BRITAIN FROM ABOVE
- Rare and fragile aerial photos from Aerofims Collection salvaged, conserved and now online
- Public help needed to identify “mystery” locations
More than 15,000 images from one of the earliest and most significant collections of aerial photography of the UK have been made freely accessible online to the public for the first time.
Britain from Above, a new website (www.britainfromabove.org.uk) launched today (25 June 2012) by English Heritage and the Royal Commissions on the Ancient and Historical Monuments of Scotland and Wales, features some of the oldest and most valuable images of the Aerofilms Collection, a unique and important archive of over 1 million aerial photographs taken between 1919 and 2006. Its chronological and geographical coverage is superb and documents the face of Britain during a period of intense and unparalleled change.
The photographs featuring on the website date from 1919 to 1953, and have gone through a painstaking process of conservation and cataloguing. Due to their age and fragility, many of the earliest plate glass negatives were close to being lost forever.
The Aerofilms Collection was acquired for the nation in 2007 when the company was facing financial difficulties. With the support of the Heritage Lottery Fund and the Foyle Foundation, English Heritage and the Royal Commissions embarked on a programme to conserve, catalogue and digitise the collection and make it freely available online.
Highlights from the collection include: the 1935 FA Cup final at Wembley Stadium; the Thames Flood of 1947 in which over 100,000 properties were affected; Blackpool in 1920; crowds on the banks of the River Clyde watching the first voyage of the newly-built RMS Queen Mary in 1936; the famous Gleneagles Hotel in Perthshire, host of the 2014 Ryder Cup, pictured in 1932; the historic stadium Cardiff Arms Park in 1932; and a scene of Rhondda Fawr, one of the largest mining valleys in southern Wales.
See and download a selection of images here: https://picasaweb.google.com/101554616913588617820/Aerofilm?authuser=0&authkey=Gv1sRgCL2H9timsYOLaQ&feat=directlink
Britain from Above website features a high degree of interactivity and is designed to encourage wide public participation. Users can download images, customise their own themed photo galleries, share personal memories, and add information to enrich the understanding for each of the images. They are also invited to identity the locations of a number of “mystery” images that have left the experts stumped.
Anna Eavis, Head of Archive at English Heritage, said: “The Aerofilms Collection embodies all that is exciting about aerial photography. What is equally remarkable is the skill of the expert staff in England, Scotland and Wales who have saved and conserved these vulnerable negatives and prints and converted them into the high resolution images you see on screen today. We are pleased that the items have been given safe, long term homes, and that each of the organisations involved has been enriched immensely by their addition.”

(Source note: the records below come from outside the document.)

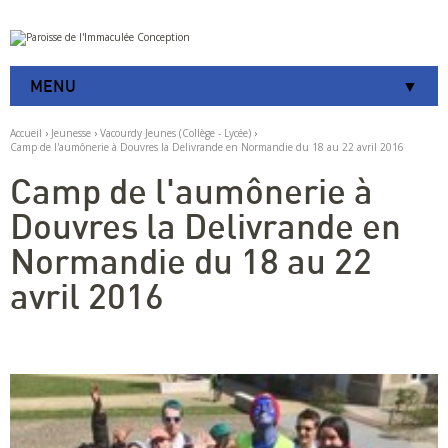
Aller
Outils
au
personnels
contenu.
|
MENU
Aller
à
la
Accueil
›
Jeunesse
›
Vacourdy Jeunes (Collège - Lycée)
›
navigation
Camp de l'aumônerie à Douvres la Delivrande en Normandie du 18 au 22 avril 2016
Camp de l'aumônerie à
Douvres la Delivrande en
Normandie du 18 au 22
avril 2016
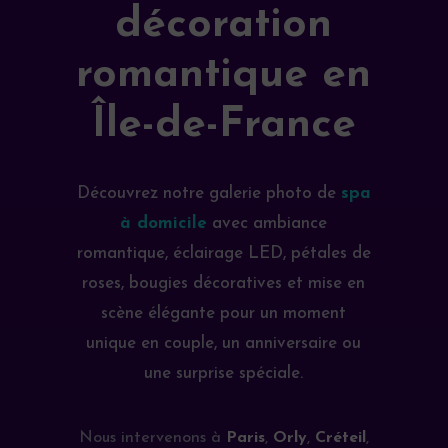
décoration
romantique en
Île-de-France
Découvrez notre galerie photo de
spa
à domicile
avec ambiance
romantique, éclairage LED, pétales de
roses, bougies décoratives et mise en
scène élégante pour un moment
unique en couple, un anniversaire ou
une surprise spéciale.
Nous intervenons à
Paris
,
Orly
,
Créteil
,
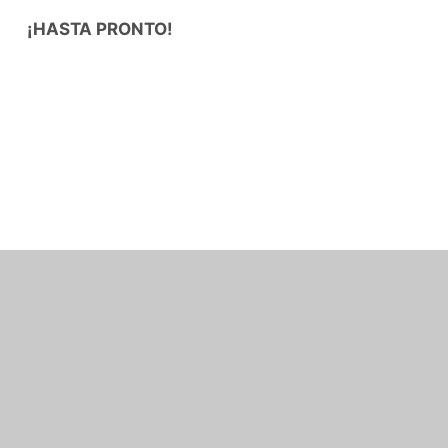
¡HASTA PRONTO!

Rebecca Bailey, Head of Education and Outreach at the Royal Commission on the Ancient and Historical Monuments of Scotland (RCAHMS) said, “The history of Aerofilms is inextricably linked to the history of modern Britain. The original pilots and photographers were veterans of the First World War, and they brought specialist skills learned in the conflict to the task of capturing the nation from the air.
“Between 1919 and 1953, there was vast and rapid change to the social, architectural and industrial fabric of Britain, and Aerofilms provides a unique and at times unparalleled perspective on this upheaval. We hope that people today will be able to immerse themselves in the past through the new website, adding their own thoughts and memories to this remarkable collection.”
Dr Peter Wakelin, Secretary of the Royal Commission on the Ancient and Historical Monuments of Wales, said, “People are always fascinated by views of familiar places from above, and in these you have the added values of seeing those places through time too. We know people are hugely engaged by these kinds of images, and I’m sure they will soon be among the most popular in our collections.”
By the end of the project in 2014, 95,000 images taken between 1919 and 1953 will be available online, showing the changing face of modern Britain.